The mayor’s son, Travis Berns, who fishes for salmon and crab and is preparing for the Jan. 15 Tanner crab opening, said, “It sounds like they made a lot of mistakes.”
The rig is probably wedged tight onto rocks, he said. Public statements by the command team that the seafloor is sand and gravel is “sugar-coating that aspect of it.”
But Osowski, the pilot and Servant Air co-owner, speculated that the rig might be easier to pull off rocks than if it was sucked into the soft sand of Ocean Beach.
What troubles Sven Haakanson, an anthropologist who was born and raised in Old Harbor and now is executive director of the Alutiiq Museum in Kodiak, is how close the Kulluk came to Refuge Rock. The site of the massacre almost 230 years ago was only established by archeologists in the early 1990s.

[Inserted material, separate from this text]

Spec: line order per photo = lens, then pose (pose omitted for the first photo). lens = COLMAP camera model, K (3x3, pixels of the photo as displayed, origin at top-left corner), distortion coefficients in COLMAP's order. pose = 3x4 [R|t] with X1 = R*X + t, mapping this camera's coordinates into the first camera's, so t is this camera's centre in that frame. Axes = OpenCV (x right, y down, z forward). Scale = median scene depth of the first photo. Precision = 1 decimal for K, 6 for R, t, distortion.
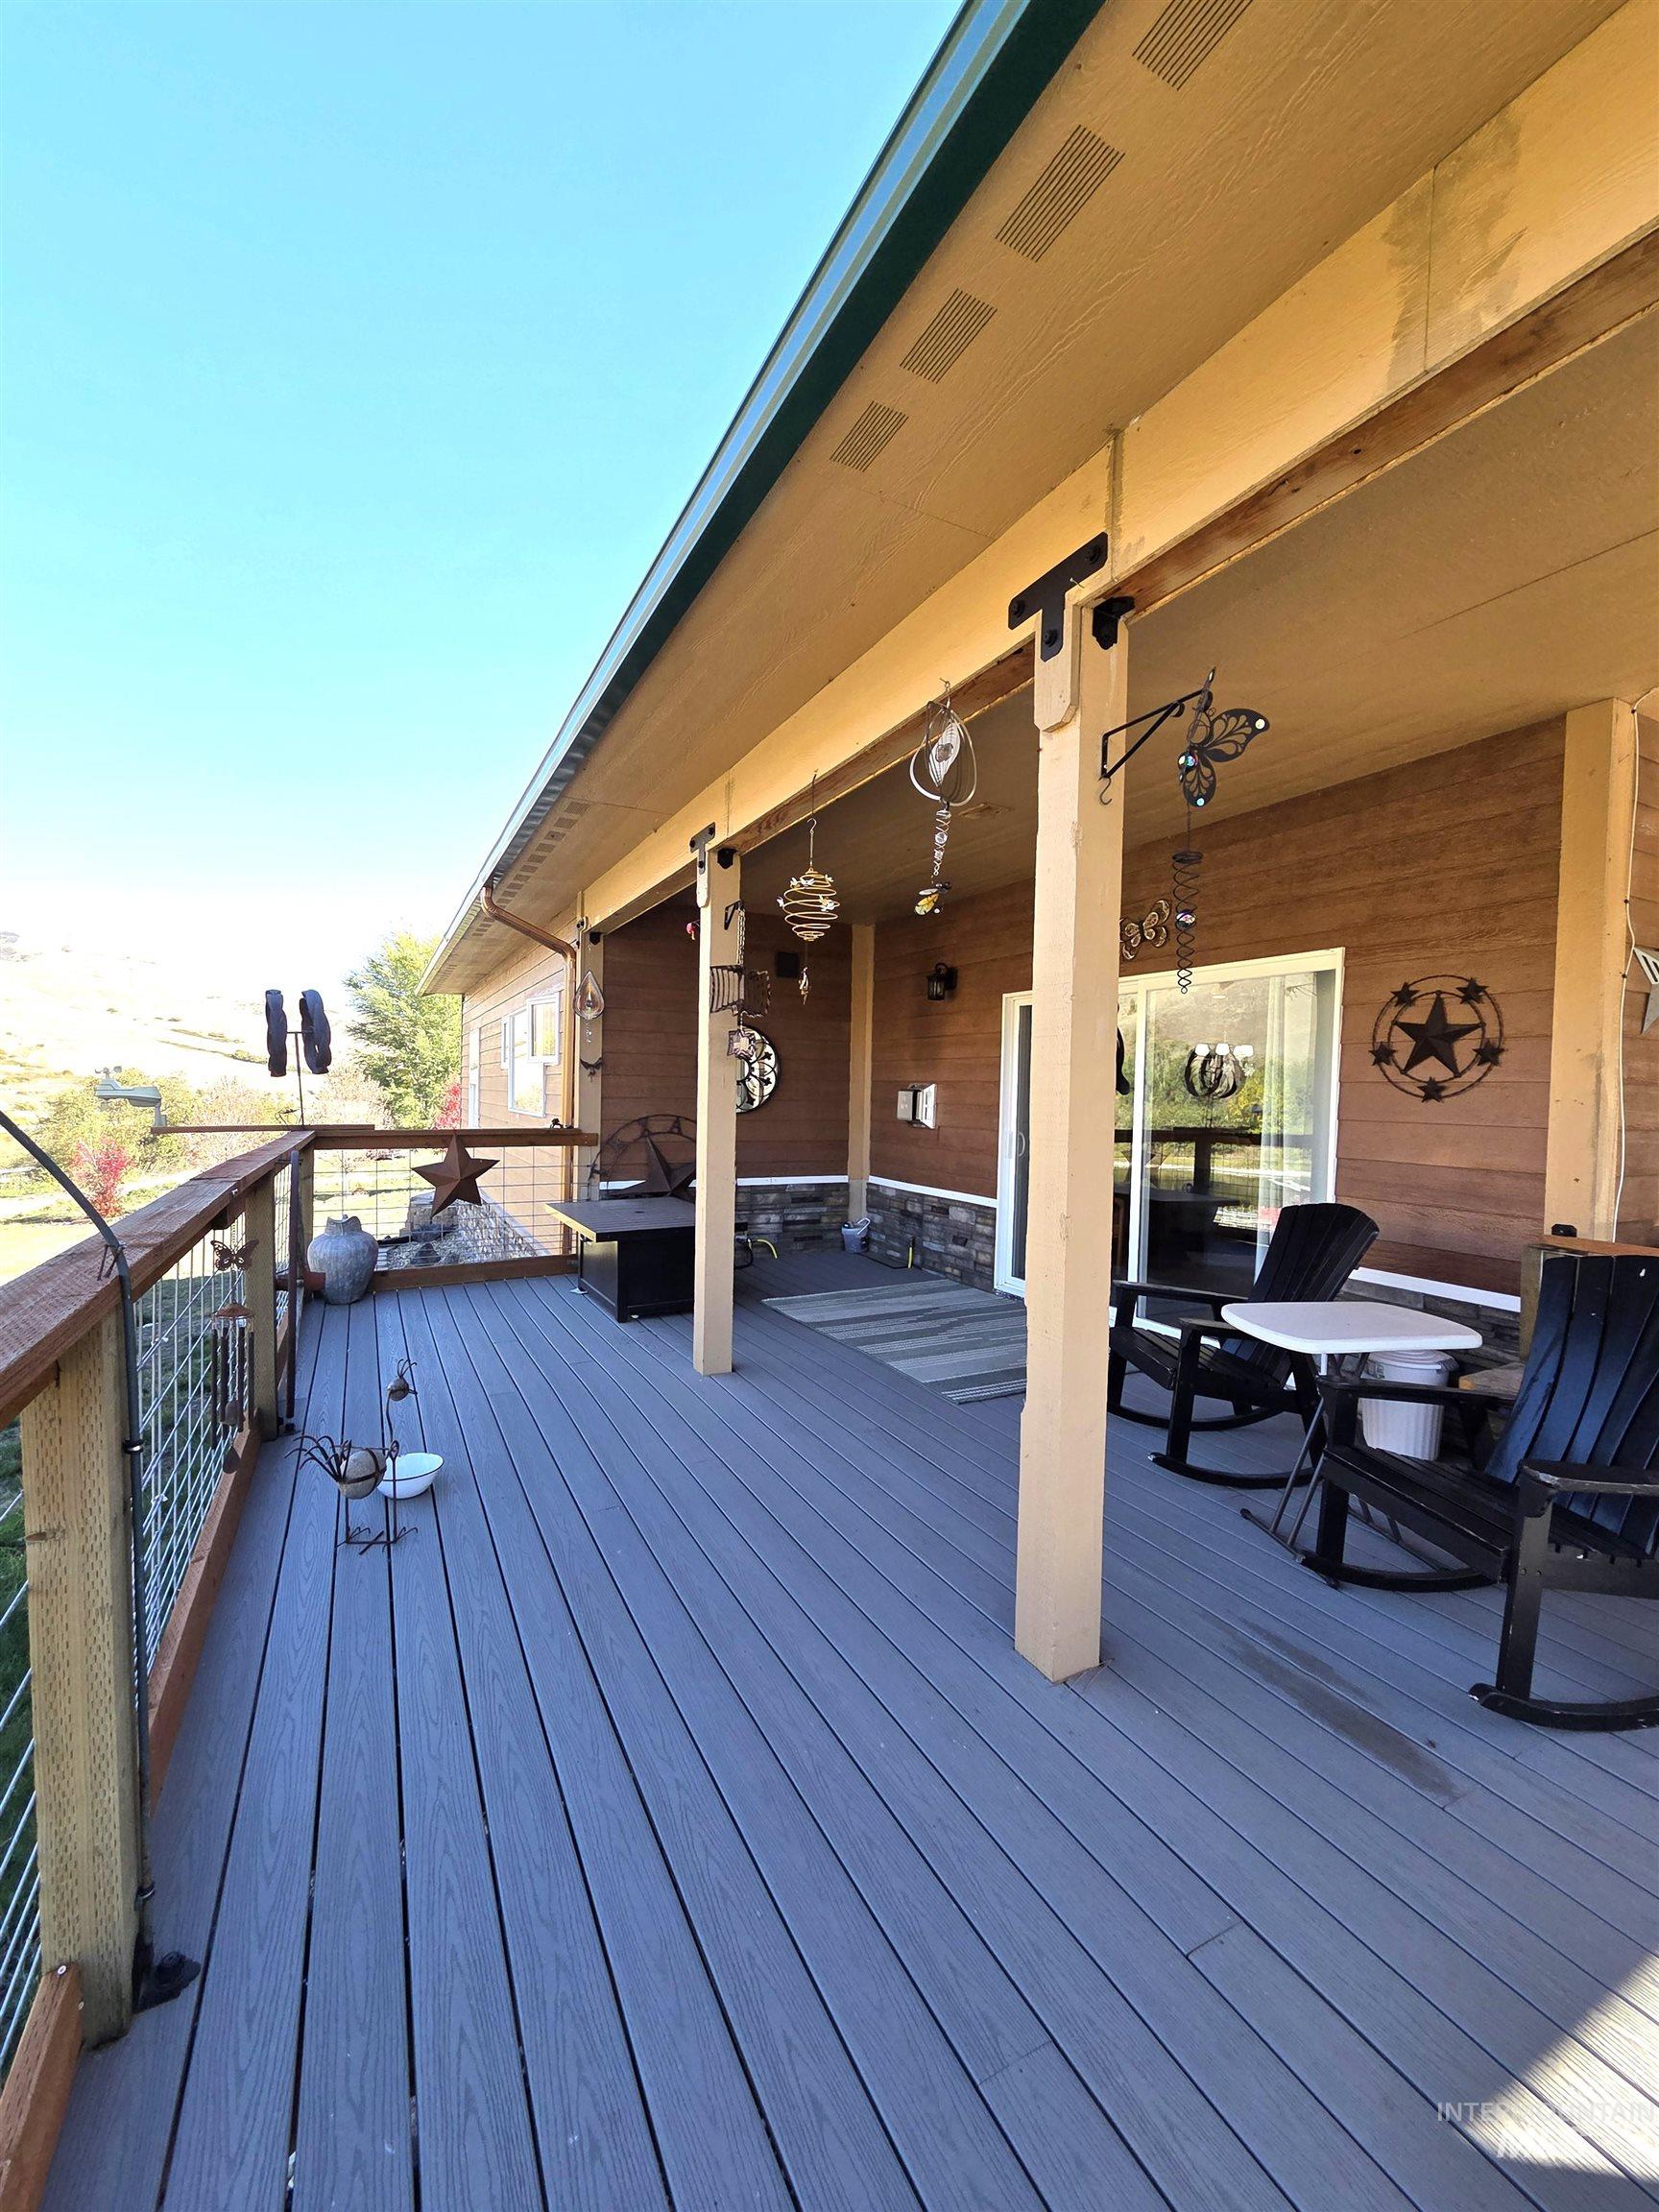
lens RADIAL K [[919.0, 0, 835.5], [0, 919.0, 1115.8], [0, 0, 1]] dist [0.001333, 0.000208]
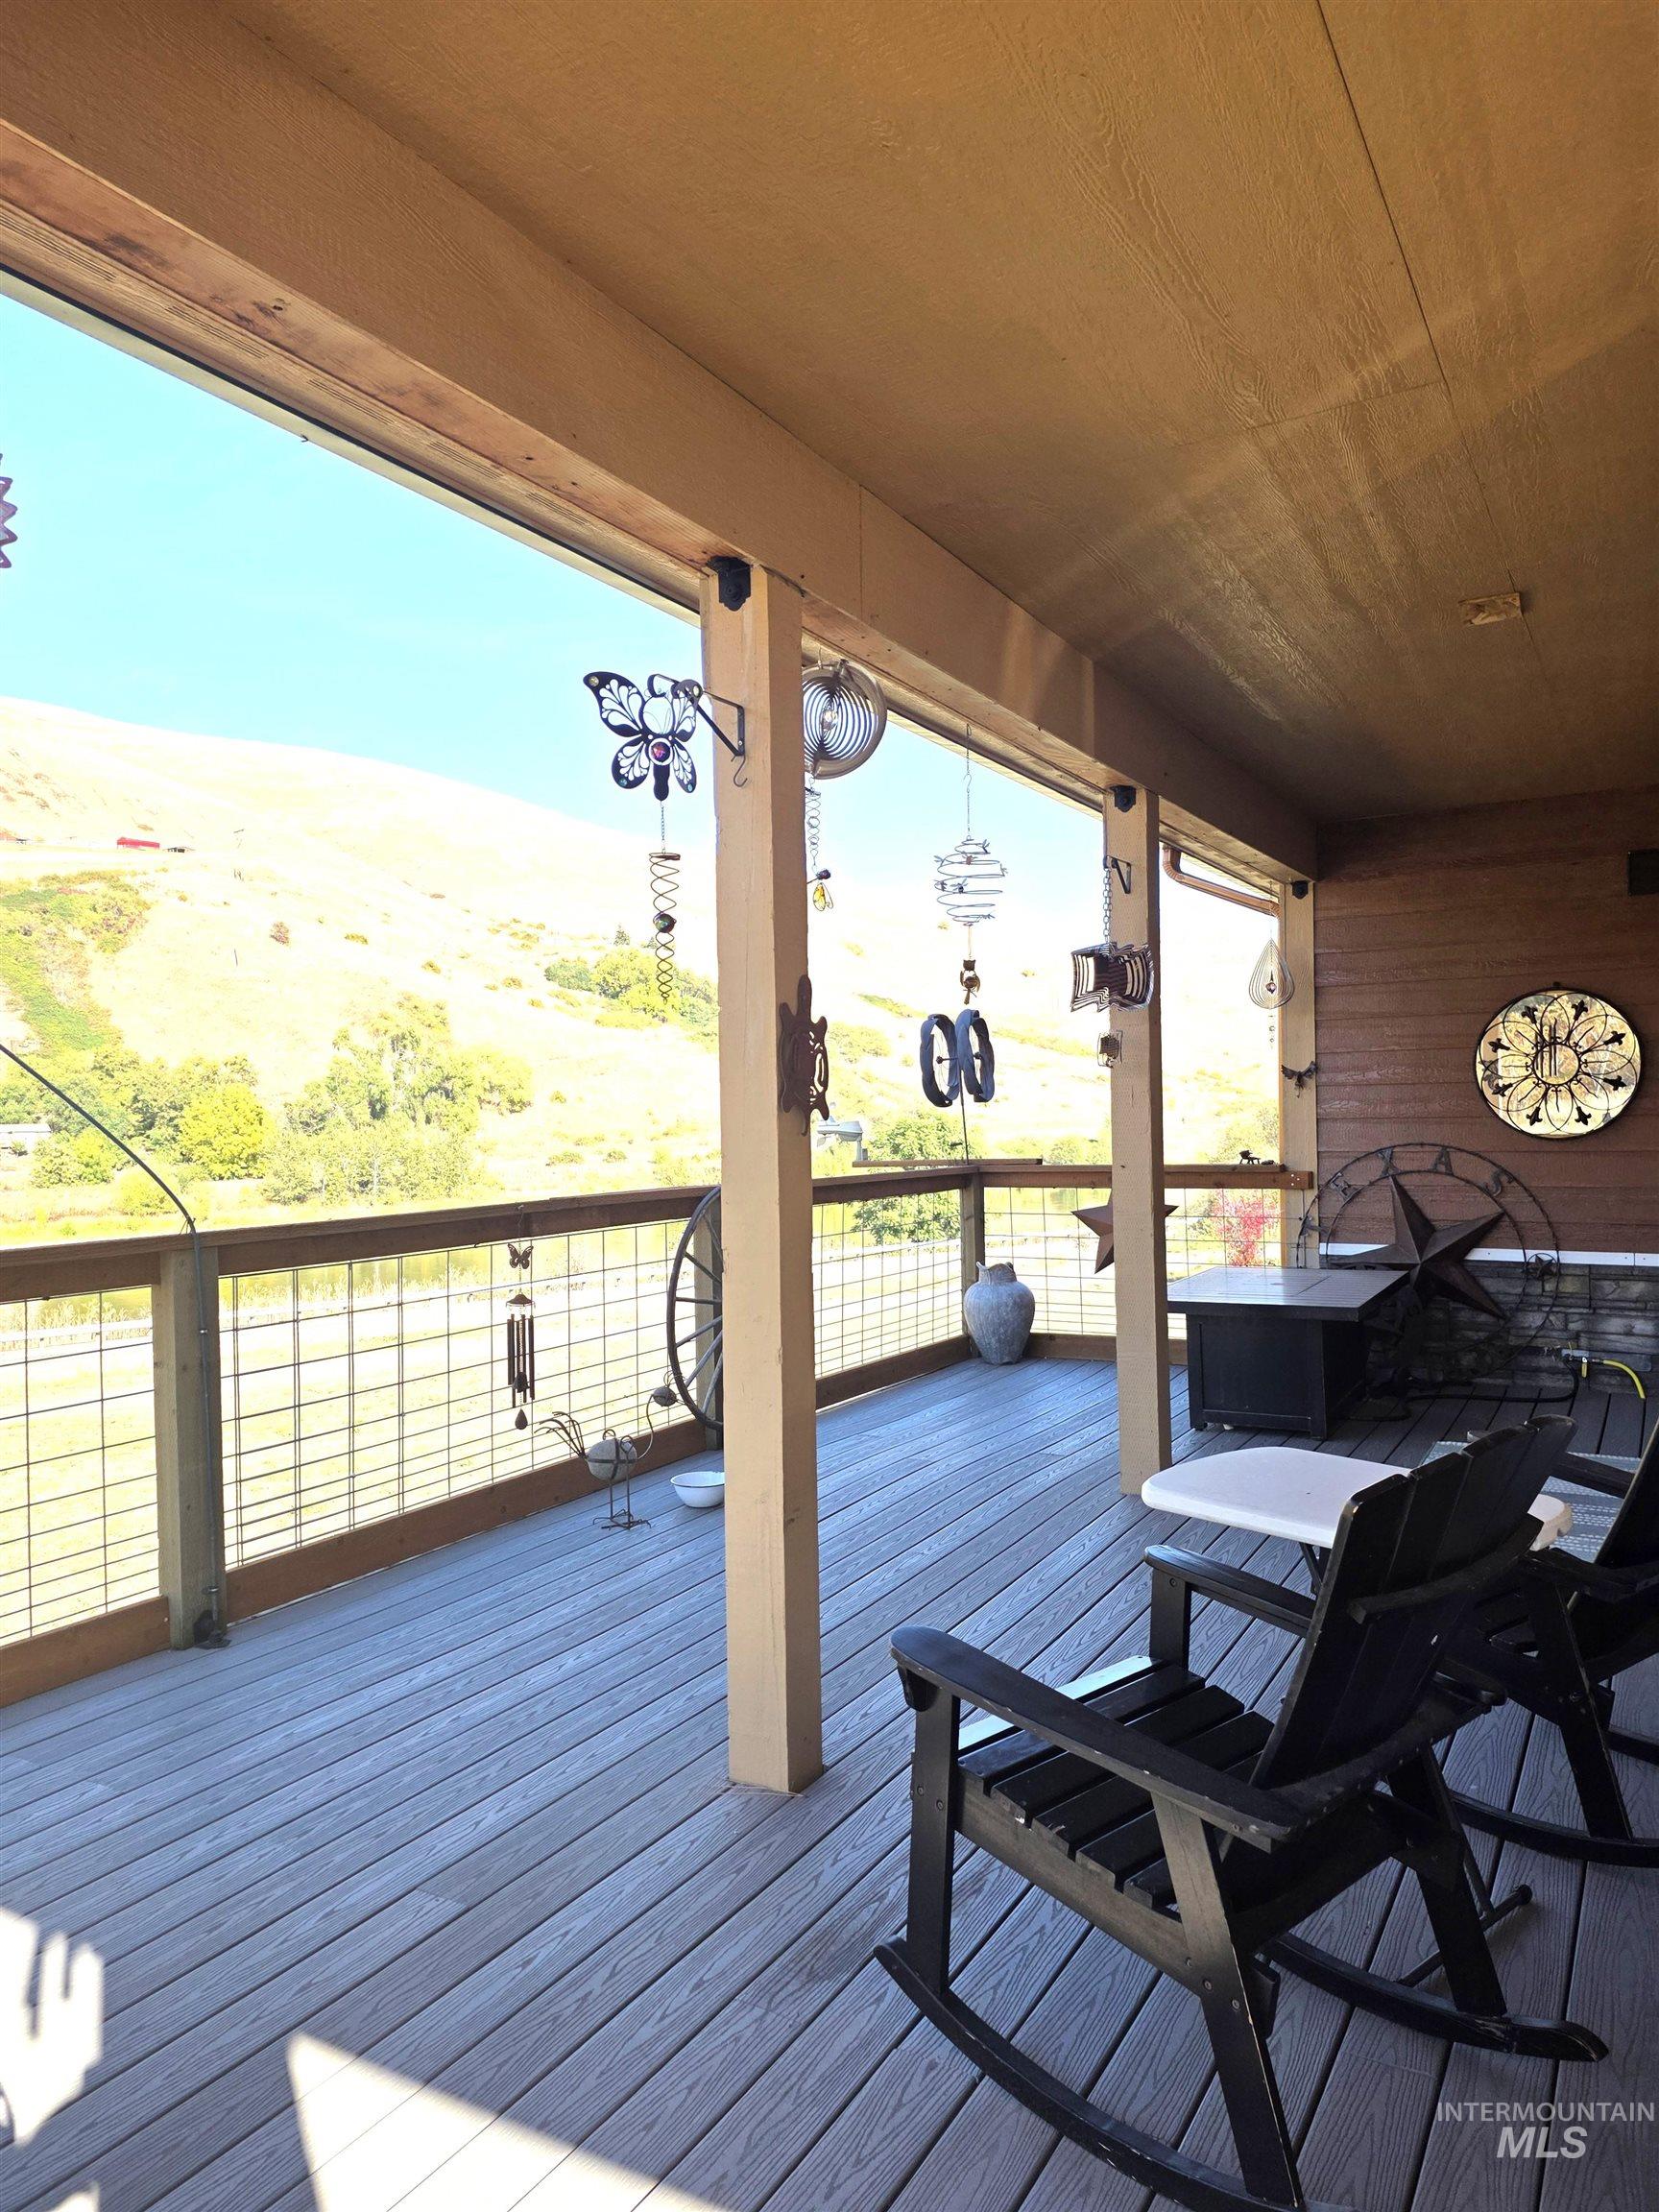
lens RADIAL K [[1449.4, 0, 798.4], [0, 1449.4, 1108.0], [0, 0, 1]] dist [0.062508, -0.000025]
pose [[0.519531, -0.032669, -0.853827, 0.475003], [0.007169, 0.999400, -0.033876, 0.005878], [0.854421, 0.011479, 0.519454, 0.101427]]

“We discovered this site in 1991,” Haakanson said this week, pointing it out on a map in his museum office as he spoke. “This is where (Gregory) Shelikof, on Aug. 13, 1784, came in, took the women and children hostage, and claimed Alaska.” Hundreds were killed in what’s been called the Wounded Knee of Alaska, a turning point in the battle for control between Native people and the traders, according to Old Harbor Native Corp.
Once the location was known, “more of the community started to become more aware of our history, to understand, 'Hey, wait, this is something really tragic that happened here,’ ” he said.
In Alutiiq language, the site is called Awa’uq, which means “to become numb.”
“Which makes perfect sense for what happened there,” Haakanson said.
If Awa’uq is contaminated, it will only compound the tragedy, he said.